Wichtig sind Risikobereitschaft, Geld und ein langer Atem. Ein weiteres Kriterium, auf das es ankommt, ist das organisationale Setup: Es braucht die richtigen Leute mit den richtigen Fähigkeiten und dem richtigen Mindset am richtigen Ort. Bei meiner Arbeit und in der Weiterbildung habe ich aber auch gelernt, dass ein fundiertes und strategisch verankertes Innovationsmanagement zentral ist, wenn man das Thema Innovation systematisch angehen und wiederkehrend Innovationen hervorbringen will.

Von welchen Erkenntnissen aus Ihrer Masterarbeit waren Sie besonders überrascht?

Ich habe erst bei der vertieften Auseinandersetzung mit verschiedenen Studien erkannt, dass im Feld der radikalen Innovation enorm viele Forschungsresultate existieren. Dieser Fundus an wertvollen Erkenntnissen hat mich überrascht. Ebenso aber auch die Tatsache, dass eine Lücke darin besteht, diese Resultate der Praxis anwendungsorientiert zugänglich zu machen.

Im Rahmen ihrer Arbeit haben Sie diese Lücke ein Stück weit geschlossen, indem sie Handlungsempfehlungen für produzierende Unternehmen ausgearbeitet haben.

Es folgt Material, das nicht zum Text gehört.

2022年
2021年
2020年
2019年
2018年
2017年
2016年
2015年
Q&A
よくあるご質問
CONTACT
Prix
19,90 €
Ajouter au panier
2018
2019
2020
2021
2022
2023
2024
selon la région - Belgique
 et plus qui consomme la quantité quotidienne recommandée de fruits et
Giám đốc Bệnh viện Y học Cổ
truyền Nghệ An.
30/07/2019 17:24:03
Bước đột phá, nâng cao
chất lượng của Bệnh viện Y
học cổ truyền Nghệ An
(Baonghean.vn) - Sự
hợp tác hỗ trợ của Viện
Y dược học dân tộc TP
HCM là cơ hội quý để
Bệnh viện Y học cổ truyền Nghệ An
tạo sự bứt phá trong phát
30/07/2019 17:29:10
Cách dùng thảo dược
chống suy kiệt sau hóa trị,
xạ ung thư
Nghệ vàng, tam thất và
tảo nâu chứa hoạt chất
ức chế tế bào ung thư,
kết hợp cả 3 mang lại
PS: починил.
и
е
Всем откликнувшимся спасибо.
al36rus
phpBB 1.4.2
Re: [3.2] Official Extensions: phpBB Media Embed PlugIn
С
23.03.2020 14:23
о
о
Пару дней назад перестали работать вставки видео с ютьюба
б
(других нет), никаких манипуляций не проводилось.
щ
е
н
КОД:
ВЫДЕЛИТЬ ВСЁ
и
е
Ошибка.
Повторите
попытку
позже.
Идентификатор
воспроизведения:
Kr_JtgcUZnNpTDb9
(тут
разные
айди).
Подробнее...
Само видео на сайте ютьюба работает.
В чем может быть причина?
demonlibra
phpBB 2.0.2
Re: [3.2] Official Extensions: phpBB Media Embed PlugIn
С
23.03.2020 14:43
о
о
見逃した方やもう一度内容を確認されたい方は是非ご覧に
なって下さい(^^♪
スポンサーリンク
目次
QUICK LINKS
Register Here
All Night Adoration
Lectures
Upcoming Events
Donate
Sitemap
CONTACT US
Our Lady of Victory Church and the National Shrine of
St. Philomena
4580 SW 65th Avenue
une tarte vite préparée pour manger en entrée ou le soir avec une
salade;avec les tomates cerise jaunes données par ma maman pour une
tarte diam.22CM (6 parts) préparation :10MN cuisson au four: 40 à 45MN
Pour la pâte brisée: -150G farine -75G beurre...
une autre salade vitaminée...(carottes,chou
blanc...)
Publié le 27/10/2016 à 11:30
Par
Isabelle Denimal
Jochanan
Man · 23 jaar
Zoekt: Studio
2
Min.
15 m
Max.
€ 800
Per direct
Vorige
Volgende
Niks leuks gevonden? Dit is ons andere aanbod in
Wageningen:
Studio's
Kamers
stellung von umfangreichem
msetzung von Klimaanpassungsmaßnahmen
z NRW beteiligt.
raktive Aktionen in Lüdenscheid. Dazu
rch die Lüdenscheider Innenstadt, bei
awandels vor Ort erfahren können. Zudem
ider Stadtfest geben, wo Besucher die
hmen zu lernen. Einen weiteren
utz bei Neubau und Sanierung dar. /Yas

Es war mir von Beginn an ein Anliegen, dass das Resultat meiner Masterarbeit jenen Firmen, wie ich für sie arbeite, im täglichen Innovationsalltag zugutekommt. Das heisst, es sollten Unternehmen verschiedenster Grösse und Branche damit arbeiten können. Ziel meiner Arbeit war es, Innovationsverantwortlichen oder Geschäftsführenden produzierender Unternehmen eine auf wissenschaftlichen Ergebnissen basierte, praxisnahe Hilfestellung für den Innovationsprozess zu bieten. Dies beinhaltete auch, das vielschichtige Thema der Innovation ganzheitlich darzustellen und damit eine Übersicht über die verschiedenen Ebenen – sei es jene der Innovationskultur, der Innovationsportfolio oder der Innovationsstrategie – zu schaffen. Für all diese Ebenen habe ich wiederum Erfolgskriterien aufgelistet und Checklisten erfasst. So können Unternehmen konkret eruieren, welche Massnahmen sie bereits umsetzen und wo noch Handlungsbedarf besteht.

Inwiefern finden diese Handlungsempfehlungen nun Eingang in die Praxis?

Im Rahmen meiner Masterarbeit habe ich mit drei Firmen Testings durchgeführt. Auch konnte ich die Handlungsempfehlungen bereits einem Innovationsfachpublikum vorstellen. Die Feedbacks waren durchwegs positiv. Das motiviert mich sehr. Die Idee ist deshalb, meine Erkenntnisse einem breiteren Kreis zugänglich zu machen. Nicht zuletzt habe aber auch ich selbst stark profitiert von meiner Masterarbeit. Sie hat mir geholfen, das Thema Innovation, in das ich während meiner Weiterbildung einen tiefen Einblick gewann, nochmals in seiner ganzen Komplexität zu erfassen und mir über die Gesamtzusammenhänge noch bewusster zu werden.